Remove from linebreak/_PyUnicode_IsLinebreak characters that are bidirectional B but don't have the line break property

This is exactly three characters: U+001C "FILE SEPARATOR", U+001D "GROUP SEPARATOR" and U+001E "RECORD SEPARATOR", all of which have the Combining Mark line breaking property, meaning that they should *not* be present at a line break
2025-12-08 06:10:17 +00:00 · 2025-04-10 15:17:17 +02:00 · 2025-04-10 15:17:17 +02:00 · e535e89b90
commit e535e89b90
parent 5fbe23ee4e
1 changed files with 2 additions and 3 deletions
--- a/Tools/unicode/makeunicodedata.py
+++ b/Tools/unicode/makeunicodedata.py
@ -437,7 +437,7 @@ def makeunicodetype(unicode, trace):
                flags |= ALPHA_MASK
            if "Lowercase" in properties:
                flags |= LOWER_MASK
-            if 'Line_Break' in properties or bidirectional == "B":
+            if 'Line_Break' in properties:
                flags |= LINEBREAK_MASK
                linebreaks.append(char)
            if category == "Zs" or bidirectional in ("WS", "B", "S"):
@ -603,8 +603,7 @@ def makeunicodetype(unicode, trace):

        # Generate code for _PyUnicode_IsLinebreak()

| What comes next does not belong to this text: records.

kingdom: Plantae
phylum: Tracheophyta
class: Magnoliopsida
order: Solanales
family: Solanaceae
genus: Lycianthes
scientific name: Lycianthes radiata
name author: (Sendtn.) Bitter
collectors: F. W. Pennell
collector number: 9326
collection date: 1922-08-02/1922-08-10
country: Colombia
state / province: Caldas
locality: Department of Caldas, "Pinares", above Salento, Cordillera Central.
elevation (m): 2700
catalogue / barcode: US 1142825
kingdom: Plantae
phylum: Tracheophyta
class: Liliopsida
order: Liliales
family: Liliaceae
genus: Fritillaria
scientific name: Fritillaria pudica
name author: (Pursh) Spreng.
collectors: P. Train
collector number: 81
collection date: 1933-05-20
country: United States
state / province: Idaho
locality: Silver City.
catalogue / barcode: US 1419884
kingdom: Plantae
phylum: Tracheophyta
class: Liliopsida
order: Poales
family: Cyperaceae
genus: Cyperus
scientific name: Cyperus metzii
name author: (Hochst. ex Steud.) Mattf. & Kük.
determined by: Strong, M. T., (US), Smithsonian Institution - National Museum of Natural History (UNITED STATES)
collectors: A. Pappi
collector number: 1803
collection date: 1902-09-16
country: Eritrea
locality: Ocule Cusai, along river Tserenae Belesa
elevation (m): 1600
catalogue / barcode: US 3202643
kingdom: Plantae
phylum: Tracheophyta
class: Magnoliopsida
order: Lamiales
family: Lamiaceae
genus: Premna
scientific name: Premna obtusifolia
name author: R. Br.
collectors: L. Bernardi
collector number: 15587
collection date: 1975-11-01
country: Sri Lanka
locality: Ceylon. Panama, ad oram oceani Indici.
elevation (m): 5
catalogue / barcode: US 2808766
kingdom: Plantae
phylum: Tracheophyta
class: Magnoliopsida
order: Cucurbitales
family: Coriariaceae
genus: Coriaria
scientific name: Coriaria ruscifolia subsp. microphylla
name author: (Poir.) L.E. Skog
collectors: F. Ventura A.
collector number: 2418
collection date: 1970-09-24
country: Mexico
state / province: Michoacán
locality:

        fprint("/* Returns 1 for Unicode characters having the line break")
-        fprint(" * property 'BK', 'CR', 'LF' or 'NL' or having bidirectional")
-        fprint(" * type 'B', 0 otherwise.")
+        fprint(" * property 'BK', 'CR', 'LF' or 'NL', 0 otherwise.")
        fprint(" */")
        fprint('int _PyUnicode_IsLinebreak(const Py_UCS4 ch)')
        fprint('{')